Suppose you’re at a big university: They use statistical models to pick the incoming class. Now, say you have a neural network or some machine learning program that’s better at predicting student outcomes. For sure, there are universities doing this. They won’t talk about it because the stakes are so high. But you can be sure they’re using machine learning to pick the incoming class. We will need some kind of summarization tools to explain these choices. Even though deep learning is complicated, for this to get talked about and accepted, we’ll have to come up with some of the big elements of explanation: How did they get there?

There are concerns when words like “AI” becomes a label used to sell a product. Say I’m a teacher, and an edtech company says “my math tool is AI-backed.” What should I ask?

Blum: The problem ties back to discoverability and explainability. If you’re going to slap on the AI label, then I want to know more: Are you talking about supervised symbolic system? Natural language processing? If you just say “AI” and nothing further, that reduces your credibility. If you use the AI label, it’s an invitation to have a conversation about what’s behind it all.

Benemann: Vendors should talk about student outcomes and teacher practice. Don’t talk about AI at all. It’s just another way to enable student learning and teacher practice. You’re better off going to the district and saying: Because you use this product I can do a case study and show an increase in efficiency and less wasted time in the classroom.

How do you balance the need for AI tools to have data while safeguarding the privacy and security of sensitive student data?

Blum: We’re at a point where there’s no such thing as PII (personally identifiable information).
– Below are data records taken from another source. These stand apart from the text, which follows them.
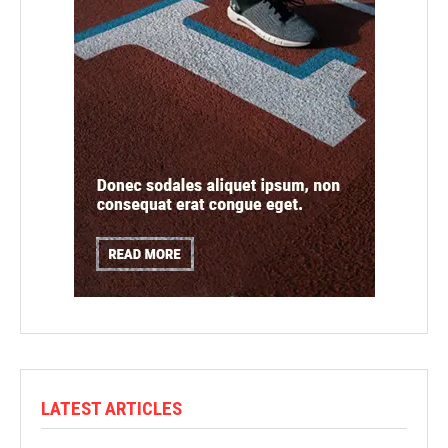
LATEST ARTICLES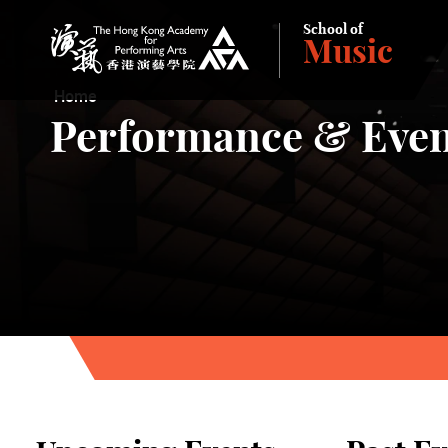
School of
Music
The Hong Kong Academy for Performing Arts
Home
Performance & Even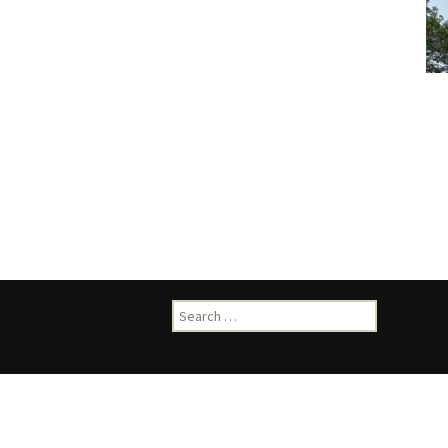
Search
for: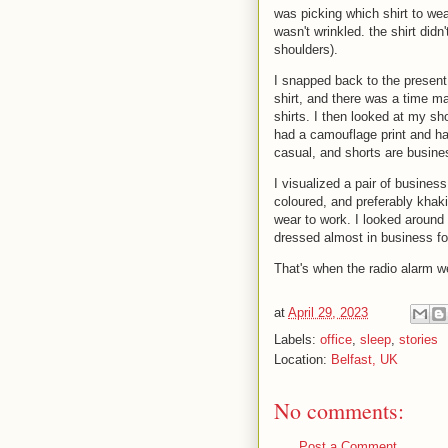
was picking which shirt to wea
wasn't wrinkled. the shirt didn'
shoulders).
I snapped back to the present 
shirt, and there was a time m
shirts. I then looked at my sh
had a camouflage print and ha
casual, and shorts are busines
I visualized a pair of business
coloured, and preferably khaki 
wear to work. I looked around
dressed almost in business form
That's when the radio alarm we
at
April 29, 2023
Labels:
office
,
sleep
,
stories
Location:
Belfast, UK
No comments:
Post a Comment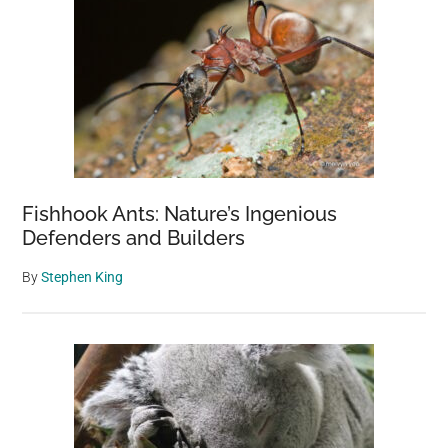
Fishhook Ants: Nature’s Ingenious
Defenders and Builders
By
Stephen King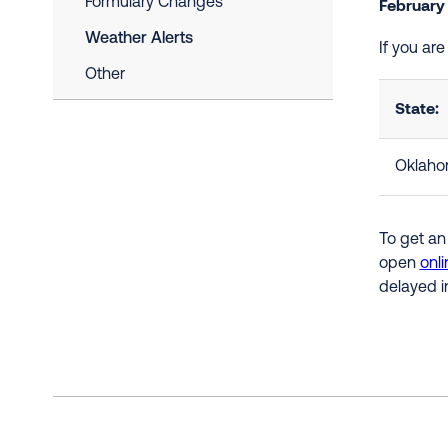
Formulary Changes
February
Weather Alerts
If you ar
Other
State:
Oklah
To get an
open
onli
delayed i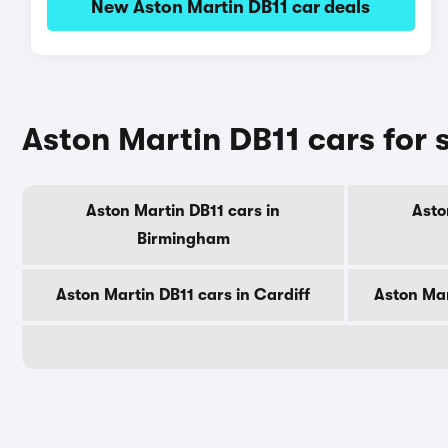
New Aston Martin DB11 car deals
Aston Martin DB11 cars for s
Aston Martin DB11 cars in
Asto
Birmingham
Aston Martin DB11 cars in Cardiff
Aston Mar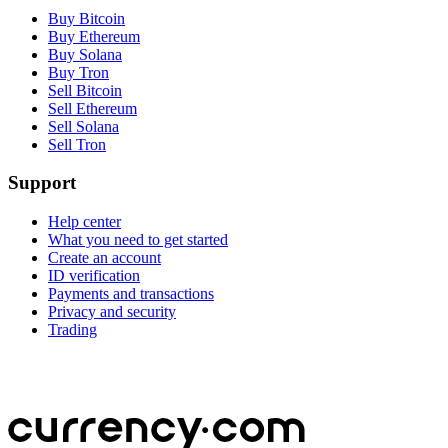
Buy Bitcoin
Buy Ethereum
Buy Solana
Buy Tron
Sell Bitcoin
Sell Ethereum
Sell Solana
Sell Tron
Support
Help center
What you need to get started
Create an account
ID verification
Payments and transactions
Privacy and security
Trading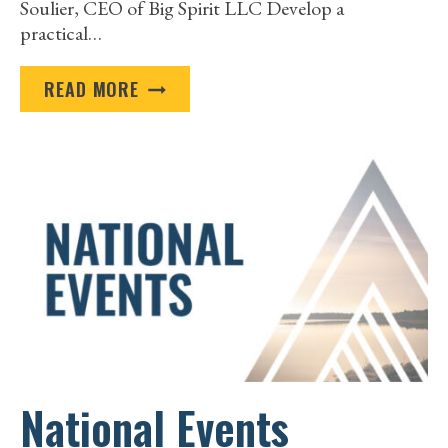
Soulier, CEO of Big Spirit LLC Develop a
practical…
ESTENDA
READ MORE
|
DIGITAL
HEALTH
SOLUTIONS
CASE
STUDY
National Events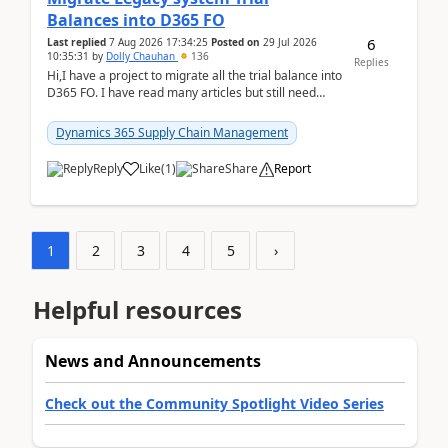
Balances into D365 FO
6
Last replied
7 Aug 2026 17:34:25
Posted on
29 Jul 2026
10:35:31
by
Dolly Chauhan
136
Replies
Hi,I have a project to migrate all the trial balance into
D365 FO. I have read many articles but still need
clarity before implementation. Using ...
Dynamics 365 Supply Chain Management
Reply
Like
(
1
)
Share
Report
1
2
3
4
5
›
Helpful resources
News and Announcements
Check out the Community Spotlight Video Series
If you have enough knowledge you can probably deconstruct who any person is likely to be. So there needs to be industry standards. This is an area where it would improve the job of edtech developers if we said, “Here’s what you’re allowed to gather and share.” Something I’ve raised is the need for better standards on privacy so no one can get sued if they follow the standards.

Benemann: Who owns data? Look at health care. It’s a fragmented market, but there’s a trend where patients are increasingly owning their owndata. I wonder if we can get to point where students have the data and it’s up to them (students and their parents) to say, ‘Yes, schools you can have access.’

Job automation is a threat that many people are worried about. How will this impact teachers—and other professions?

Kireyev: I see role of teacher shifting in wonderful ways. Leadership, guidance...these are things I’m excited about getting from teachers. And then more and more teachers can shift into working more deeply with kids, rather than just explain how equations work.

Blum: There have been efforts to do learning goals for vocational tech. But it’s been underutilized. We need to be a little more forward thinking...what does it mean to be truck driver in 10 years? How does that impact supply chain [across industries?] We need efforts to make vocational education better.

Pischdotchian: Hence the importance of STEAM [science, technology, engineering, arts and mathematics] instead of STEM. The right side of brain—arts, creativity, psychology, not the analytics and the math, will be ever more important. Psychology. History. Debate class. Humor and drama. These facets are not (amenable to AI), at least in our lifetime.

AI has gotten good at making certain things easy. But that’s concerning. Thinking hard about things doesn’t come naturally to us. Growth and comfort cannot coexist.